The expat guide: Top tips for moving abroad
So you have finally decided it is time to move abroad to experience a different lifestyle and maybe just a bit more sun than you get in the UK. Moving abroad is often a challenging endeavour, especially if you decide to relocate to a country where people don’t speak English as their first language. The first couple of months are going to be the tougher ones, so here are a couple of things to consider before taking the plunge.
Start by Packing and Shipping Your Belongings
Packing for your move abroad can be one of the most difficult things to take care of before leaving – it requires a lot of planning and is crucial to get right. The best approach to this is packing light, so it is worth taking a tough-love approach when looking through everything you own as you decide which things are essential and which things you can leave behind.
Once you have a final list, it is time to look into the options you have for shipping all your belongings to your new home. If you are first looking to rent furnished accommodation before you find a permanent home, it is a good idea to place your furniture into storage in the UK, and have it shipped once you have a permanent place to live. If you already have a property secured in your new country, shop around until you find the best price to have your belongings shipped. Don’t forget to check the insurance you get for your boxes and keep everything of high value, such as jewellery or electronics, on your person when you travel.
Take Care of your Finances
Moving abroad can prove an expensive process, so it is essential to have your financial affairs in order before you leave, and make sure you stay within the budget in the first few months as you get settled. If you move abroad for work, you may be able to secure accommodation via your employer. If you are looking to buy property abroad independently, do your research first by searching for things such as “apartments for sale in Nice” if you are moving to the south of France, for example, in order to become familiar with the local real estate market. If you don’t speak the language, it is also advisable that you employ English-language services – not only will they be able to communicate with you all the various requirements, they’ll also be familiar with the typical needs and concerns of a Brit moving abroad.

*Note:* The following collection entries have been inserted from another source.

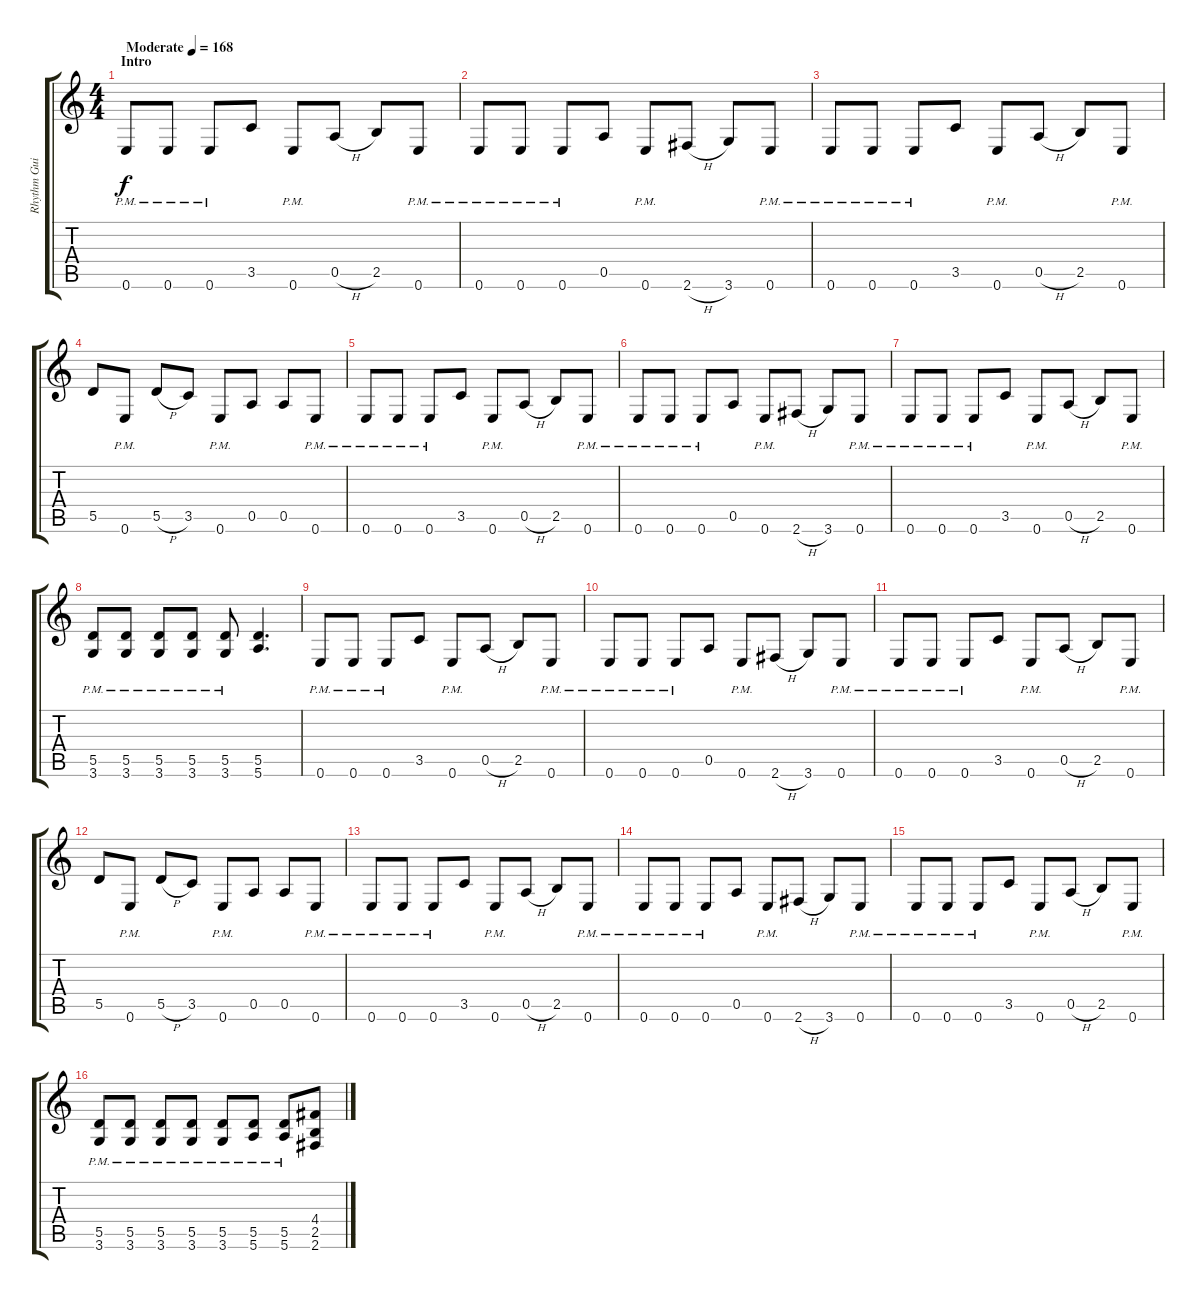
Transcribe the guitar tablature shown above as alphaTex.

\track ("Rhythm Guitar I" "Rhythm Gui") {instrument overdrivenguitar}
\staff {score tabs}
\tuning (E4 B3 G3 D3 A2 E2) {hide}
\ts (4 4)
\section ("" "Intro")
\tempo (168 "Moderate")
\clef g2
\ks c
0.6{pm}.8{dy f instrument overdrivenguitar} 0.6{pm}.8 0.6{pm}.8 3.5.8 0.6{pm}.8 0.5{h}.8 2.5.8 0.6{pm}.8 |
0.6{pm}.8 0.6{pm}.8 0.6{pm}.8 0.5.8 0.6{pm}.8 2.6{h}.8 3.6.8 0.6{pm}.8 |
0.6{pm}.8 0.6{pm}.8 0.6{pm}.8 3.5.8 0.6{pm}.8 0.5{h}.8 2.5.8 0.6{pm}.8 |
5.5.8 0.6{pm}.8 5.5{h}.8 3.5.8 0.6{pm}.8 0.5.8 0.5.8 0.6{pm}.8 |
0.6{pm}.8 0.6{pm}.8 0.6{pm}.8 3.5.8 0.6{pm}.8 0.5{h}.8 2.5.8 0.6{pm}.8 |
0.6{pm}.8 0.6{pm}.8 0.6{pm}.8 0.5.8 0.6{pm}.8 2.6{h}.8 3.6.8 0.6{pm}.8 |
0.6{pm}.8 0.6{pm}.8 0.6{pm}.8 3.5.8 0.6{pm}.8 0.5{h}.8 2.5.8 0.6{pm}.8 |
(5.5{pm} 3.6{pm}).8 (5.5{pm} 3.6{pm}).8 (5.5{pm} 3.6{pm}).8 (5.5{pm} 3.6{pm}).8 (5.5{pm} 3.6{pm}).8 (5.5 5.6).4{d} |
0.6{pm}.8 0.6{pm}.8 0.6{pm}.8 3.5.8 0.6{pm}.8 0.5{h}.8 2.5.8 0.6{pm}.8 |
0.6{pm}.8 0.6{pm}.8 0.6{pm}.8 0.5.8 0.6{pm}.8 2.6{h}.8 3.6.8 0.6{pm}.8 |
0.6{pm}.8 0.6{pm}.8 0.6{pm}.8 3.5.8 0.6{pm}.8 0.5{h}.8 2.5.8 0.6{pm}.8 |
5.5.8 0.6{pm}.8 5.5{h}.8 3.5.8 0.6{pm}.8 0.5.8 0.5.8 0.6{pm}.8 |
0.6{pm}.8 0.6{pm}.8 0.6{pm}.8 3.5.8 0.6{pm}.8 0.5{h}.8 2.5.8 0.6{pm}.8 |
0.6{pm}.8 0.6{pm}.8 0.6{pm}.8 0.5.8 0.6{pm}.8 2.6{h}.8 3.6.8 0.6{pm}.8 |
0.6{pm}.8 0.6{pm}.8 0.6{pm}.8 3.5.8 0.6{pm}.8 0.5{h}.8 2.5.8 0.6{pm}.8 |
(5.5{pm} 3.6{pm}).8 (5.5{pm} 3.6{pm}).8 (5.5{pm} 3.6{pm}).8 (5.5{pm} 3.6{pm}).8 (5.5{pm} 3.6{pm}).8 (5.5{pm} 5.6{pm}).8 (5.5{pm} 5.6{pm}).8 (4.4 2.5 2.6).8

You will also need to research your options when it comes to bank accounts and protect yourself with home and contents insurance. Before choosing a bank account, make sure you understand all the fees and interest rates. Keep in mind that different countries have different bank regulations, so you may have to pay a fee for your account or some of the transactions you make, unlike in the UK.
Learn the Language
In many countries such as Spain, Italy, or France it is possible to get by with only English for day-to-day conversations because many people, especially younger generations in big cities, speak fluent English, but it is going to become problematic when it comes to more serious matters. Learning the language should be one of your top priorities on your moving abroad checklist. If you can, take language classes before you leave in order to learn more about the culture of your new country, too. Don’t expect to suddenly become fluent, but just the act of learning itself can prove invaluable to someone seeking to understand and integrate themselves into a new culture.
Mix with the Locals
In the first months, it is often tempting to spend all your time with your fellow expats. However, by doing so, you will be missing out on a world of fascinating local knowledge and history. You’d be surprised at how much you can miss out on from failing to interact with locals. Special events, invitations to village fêtes, favourite cafes and local specialities might all pass you by if you’re slow to get involved. By showing your interest in local affairs and people, you’ll open up the possibility of new knowledge and adventure that would otherwise remain hidden from you.
It takes months, even years, before you can fully integrate into a new society. However, the process of that integration is itself a fantastic adventure. And as you go about the business of successfully managing this life change and journey abroad, there’ll be a new world of stunning geography, climate, cuisine and culture to feast the senses.